By that time we were at the store. "Stay out of trouble!" he said, and he was still laughing when I slammed the door.

Most of my colleagues go on backpacking trips when they have to do some thinking. I go to a good hardware store and head for the oiliest, dustiest corners. I strike up conversations with the oldest people who work there, we talk about machine vs. carriage bolts and whether to use a compression or a flare fitting. If they're really good, they don't hassle me. They let me wander around and think. Young hardware clerks have a lot of hubris. They think they can help you find anything and they ask a lot of stupid questions in the process. Old hardware clerks have learned the hard way that nothing in a hardware store ever gets bought for its nominal purpose. You buy something that was designed to do one thing, and you use it for another.
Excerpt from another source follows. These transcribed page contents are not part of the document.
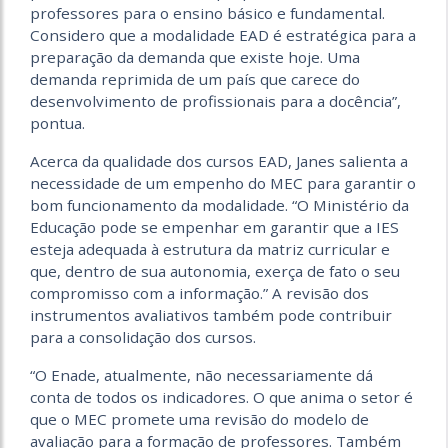
professores para o ensino básico e fundamental.
Considero que a modalidade EAD é estratégica para a
preparação da demanda que existe hoje. Uma
demanda reprimida de um país que carece do
desenvolvimento de profissionais para a docência”,
pontua.
Acerca da qualidade dos cursos EAD, Janes salienta a
necessidade de um empenho do MEC para garantir o
bom funcionamento da modalidade. “O Ministério da
Educação pode se empenhar em garantir que a IES
esteja adequada à estrutura da matriz curricular e
que, dentro de sua autonomia, exerça de fato o seu
compromisso com a informação.” A revisão dos
instrumentos avaliativos também pode contribuir
para a consolidação dos cursos.
“O Enade, atualmente, não necessariamente dá
conta de todos os indicadores. O que anima o setor é
que o MEC promete uma revisão do modelo de
avaliação para a formação de professores. Também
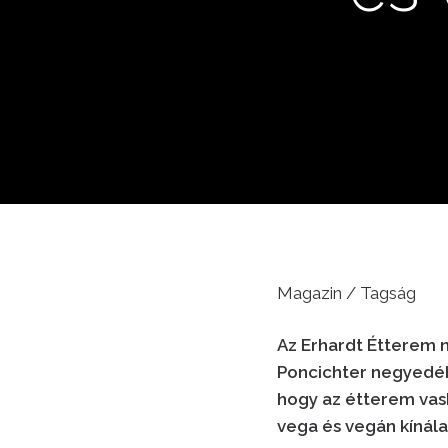
Magazin / Tagság
Az Erhardt Étterem n
Poncichter negyedébe
hogy az étterem vas
vega és vegán kínála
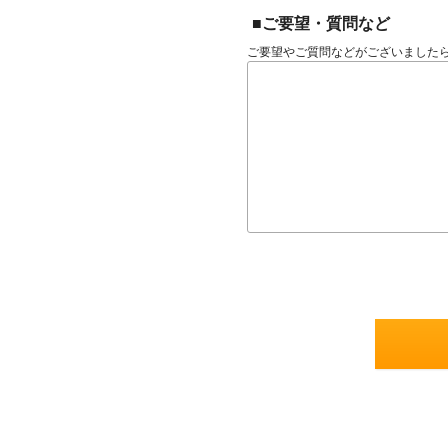
■ご要望・質問など
ご要望やご質問などがございました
So in the first couple of minutes I had to blow off two zesty young clerks. It's easy for me now, I just mumble about something very technical, using terms they don't understand. Pretending to know what I mean, they direct me off toward another part of the store. Young clerks like to use a zone coverage, whereas the oldtimers prefer a loose man-to-man, so you can wander and think, pick up an armload of items, frown, turn around, put them all back and start over again.

I did a lot of that. After half an hour, an old clerk orbited by, just to be courteous, to establish that I wasn't a shoplifter. "Anything I can help with?" he asked understandingly.

"It's a long, long story," I said, and that put him at ease. He went back to coffee and inventory and I took another swing down the plumbing aisle, visions of theta-holes dancing in my head.

What we had here was your basic hard-soft dilemma. I needed something soft that would form itself to the gentle curve of the pipe and make a toxic-waste-tight seal. But it had to have enough backbone that the pressure wouldn't destroy it. Two laps around the Best Hardware Store in Blue Kills had demonstrated that no single object would do the trick. Now I was trying to break it down, one problem at a time.